● Your task:
Transcribe the listing exactly; drop the images.

● Data provided:
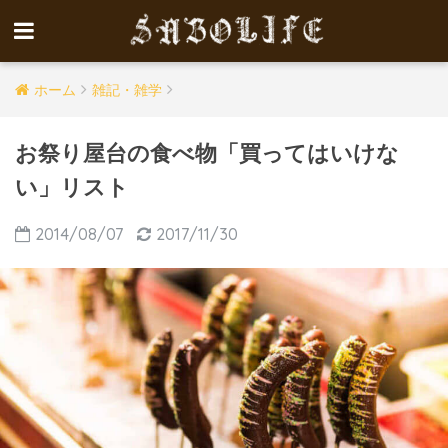
ホーム
雑記・雑学
お祭り屋台の食べ物「買ってはいけな
い」リスト
2014/08/07
2017/11/30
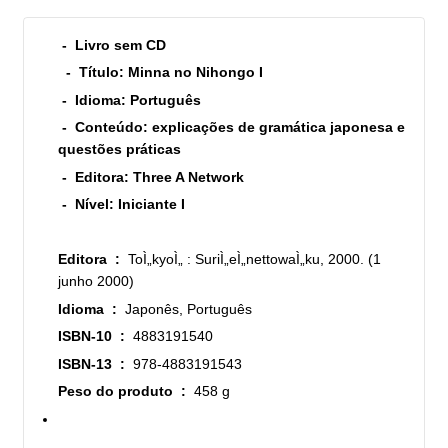
- Livro sem CD
- Título: Minna no Nihongo I
- Idioma: Português
- Conteúdo: explicações de gramática japonesa e
questões práticas
- Editora: Three A Network
- Nível: Iniciante I
Editora ‏ : ‎
ToÌ„kyoÌ„ : SuriÌ„eÌ„nettowaÌ„ku, 2000. (1
junho 2000)
Idioma ‏ : ‎
Japonês, Português
ISBN-10 ‏ : ‎
4883191540
ISBN-13 ‏ : ‎
978-4883191543
Peso do produto ‏ : ‎
458 g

● Answer space:
ホーム
雑記・雑学
お祭り屋台の食べ物「買ってはいけな
い」リスト
2014/08/07
2017/11/30
- Livro sem CD
- Título: Minna no Nihongo I
- Idioma: Português
- Conteúdo: explicações de gramática japonesa e
questões práticas
- Editora: Three A Network
- Nível: Iniciante I
Editora ‏ : ‎
ToÌ„kyoÌ„ : SuriÌ„eÌ„nettowaÌ„ku, 2000. (1
junho 2000)
Idioma ‏ : ‎
Japonês, Português
ISBN-10 ‏ : ‎
4883191540
ISBN-13 ‏ : ‎
978-4883191543
Peso do produto ‏ : ‎
458 g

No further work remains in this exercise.